REQUISITO - Cite de forma literal y completa el fragmento sobre la amistad con Plácido y Suso y el vínculo con la Guardia Civil.

── FRAGMENTO PRESENTADO ──

Pero mis palabras de agradecimiento iban más allá de mi amistad personal con Plácido y Suso. Era la constancia pública, ante gallegos y vascos, de cómo personas como yo, para poder hacer un servicio a España, nos habíamos jugado la vida, y nos la protegían aquellos españoles que la estaban dando constantemente desde un junio de 1968 cuando en una carretera de Vizcaya, el agente de la Guardia Civil, José Antonio Pardines Arcay, natural de Malpica, fue tiroteado por un asesino de ETA. Por cierto, aquel chaval- polilla, hijo y nieto del Cuerpo- había pasado parte de su infancia en San Ciprián, por ser su padre brigada en la "aduana" de mi pueblo.  

 

Con Plácido siempre celebraba El Pilar. Me trataban como uno más. Sabían de mi compromiso con el Benemérito Instituto. Me llenaba de emoción cantar, al final de la misa en Burela, el himno que había cantado tantas veces desde el acuartelamiento de Sansomendi en Vitoria, al lado de otro hermano: el teniente coronel Emiliano Gimeno, al que me unía una profunda amistad, gratitud y respeto. El me había enseñado qué significaba tener por divisa el honor. Y así me lo recordó cuando me impuso la insignia de oro de la Guardia Civil: "¡Llévala con honor!". Creo que siempre lo hice, pues además aprendí que cuando se pierde el honor, ya nunca más se recupera.

───
── DATOS PROPORCIONADOS ──

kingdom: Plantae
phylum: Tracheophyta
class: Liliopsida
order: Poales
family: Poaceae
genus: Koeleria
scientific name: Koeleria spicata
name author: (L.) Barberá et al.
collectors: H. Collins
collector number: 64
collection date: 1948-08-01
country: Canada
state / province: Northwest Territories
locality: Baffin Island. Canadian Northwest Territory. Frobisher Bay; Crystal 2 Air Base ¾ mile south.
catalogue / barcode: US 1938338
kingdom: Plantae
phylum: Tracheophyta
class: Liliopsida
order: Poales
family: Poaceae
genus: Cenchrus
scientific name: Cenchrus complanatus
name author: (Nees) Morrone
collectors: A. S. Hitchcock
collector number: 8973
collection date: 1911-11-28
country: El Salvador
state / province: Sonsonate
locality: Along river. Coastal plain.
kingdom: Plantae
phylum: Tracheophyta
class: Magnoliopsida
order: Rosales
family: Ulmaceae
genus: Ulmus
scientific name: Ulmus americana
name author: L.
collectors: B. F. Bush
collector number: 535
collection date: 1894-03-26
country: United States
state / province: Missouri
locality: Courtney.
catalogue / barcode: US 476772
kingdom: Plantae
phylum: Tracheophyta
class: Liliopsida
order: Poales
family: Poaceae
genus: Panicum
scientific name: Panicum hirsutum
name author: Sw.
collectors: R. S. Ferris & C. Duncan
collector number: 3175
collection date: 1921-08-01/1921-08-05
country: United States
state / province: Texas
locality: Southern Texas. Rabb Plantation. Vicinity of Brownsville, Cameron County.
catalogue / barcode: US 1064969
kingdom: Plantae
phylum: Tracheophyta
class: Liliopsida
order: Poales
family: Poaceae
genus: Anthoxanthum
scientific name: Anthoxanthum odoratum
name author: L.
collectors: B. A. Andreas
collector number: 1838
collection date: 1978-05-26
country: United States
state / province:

───

RESPUESTA REDACTADA -
Pero mis palabras de agradecimiento iban más allá de mi amistad personal con Plácido y Suso. Era la constancia pública, ante gallegos y vascos, de cómo personas como yo, para poder hacer un servicio a España, nos habíamos jugado la vida, y nos la protegían aquellos españoles que la estaban dando constantemente desde un junio de 1968 cuando en una carretera de Vizcaya, el agente de la Guardia Civil, José Antonio Pardines Arcay, natural de Malpica, fue tiroteado por un asesino de ETA. Por cierto, aquel chaval- polilla, hijo y nieto del Cuerpo- había pasado parte de su infancia en San Ciprián, por ser su padre brigada en la "aduana" de mi pueblo.  

 

Con Plácido siempre celebraba El Pilar. Me trataban como uno más. Sabían de mi compromiso con el Benemérito Instituto. Me llenaba de emoción cantar, al final de la misa en Burela, el himno que había cantado tantas veces desde el acuartelamiento de Sansomendi en Vitoria, al lado de otro hermano: el teniente coronel Emiliano Gimeno, al que me unía una profunda amistad, gratitud y respeto. El me había enseñado qué significaba tener por divisa el honor. Y así me lo recordó cuando me impuso la insignia de oro de la Guardia Civil: "¡Llévala con honor!". Creo que siempre lo hice, pues además aprendí que cuando se pierde el honor, ya nunca más se recupera.